Written request.
Recast each of the records below as a JSON list of strings, one string per line, skipping blank lines. Leave the pictures out of your answer.

Provided data.

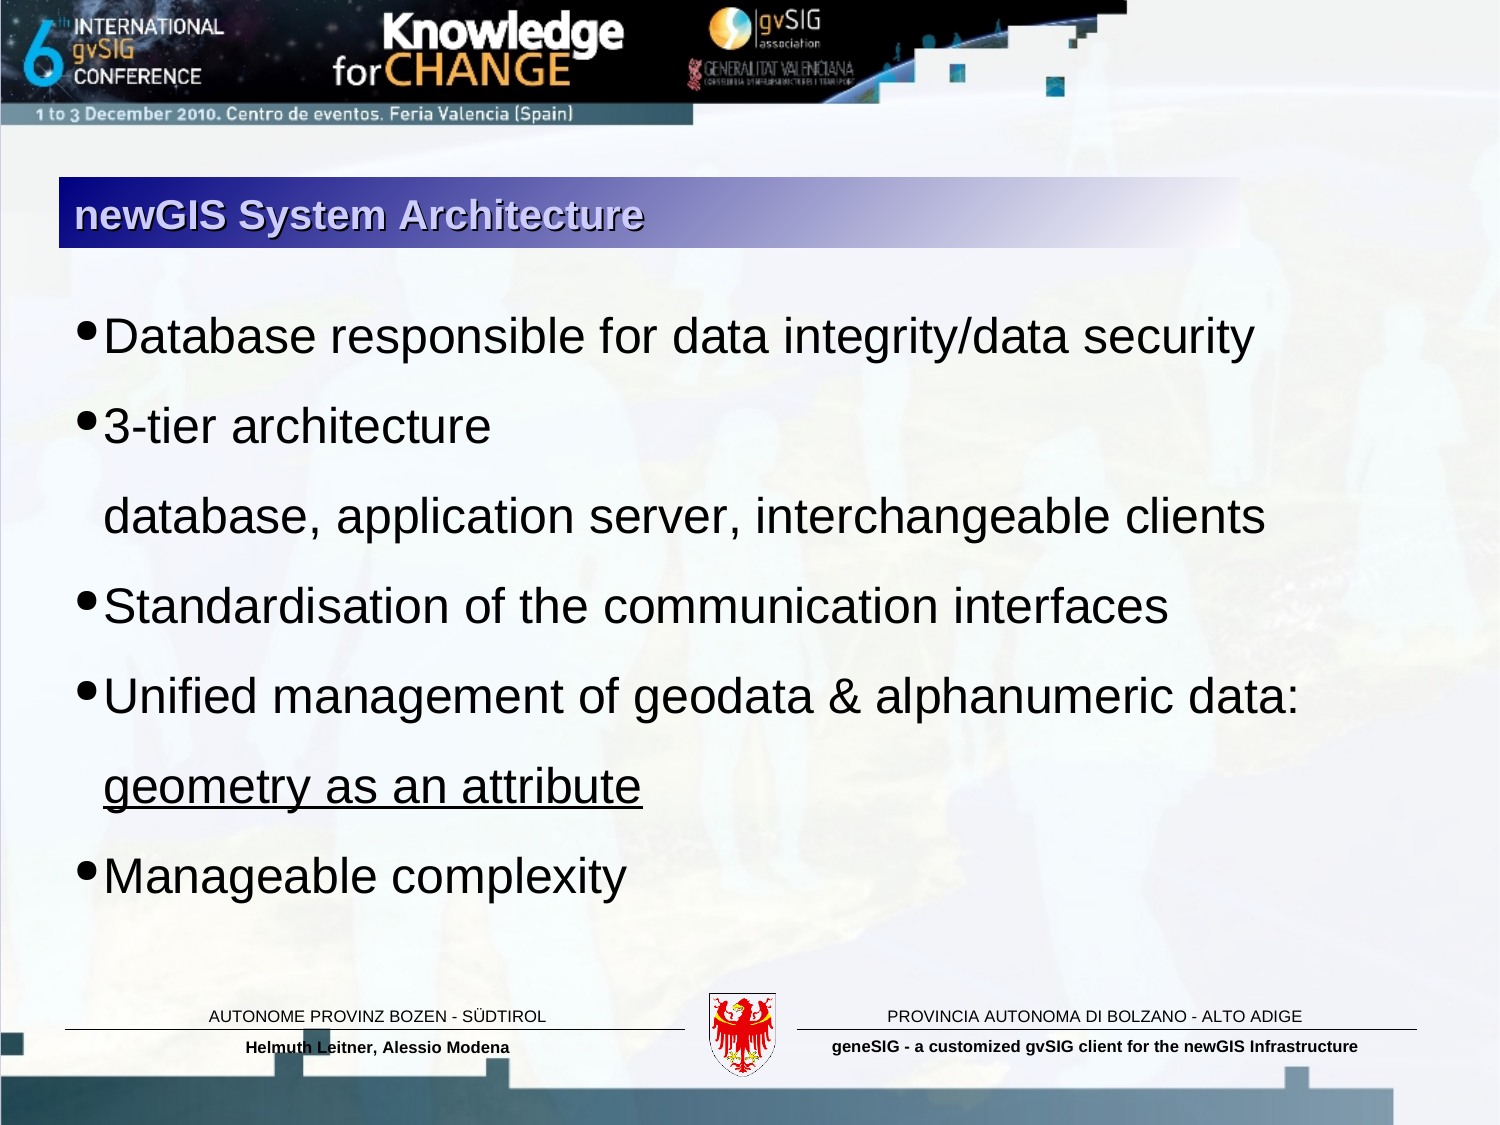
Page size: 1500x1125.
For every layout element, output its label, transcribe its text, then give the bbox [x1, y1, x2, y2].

picture [0, 0, 1500, 1125]
text_box newGIS System Architecture [59, 177, 1240, 248]
text_box Database responsible for data integrity/data security 3-tier architecture database, application server, interchangeable clients Standardisation of the communication interfaces Unified management of geodata & alphanumeric data: geometry as an attribute Manageable complexity [59, 265, 1418, 911]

Result for this task.
[
  "Page size: 1500x1125.",
  "For every layout element, output its label, transcribe its text, then give the bbox [x1, y1, x2, y2].",
  "picture [0, 0, 1500, 1125]",
  "text_box newGIS System Architecture [59, 177, 1240, 248]",
  "text_box Database responsible for data integrity/data security 3-tier architecture database, application server, interchangeable clients Standardisation of the communication interfaces Unified management of geodata & alphanumeric data: geometry as an attribute Manageable complexity [59, 265, 1418, 911]"
]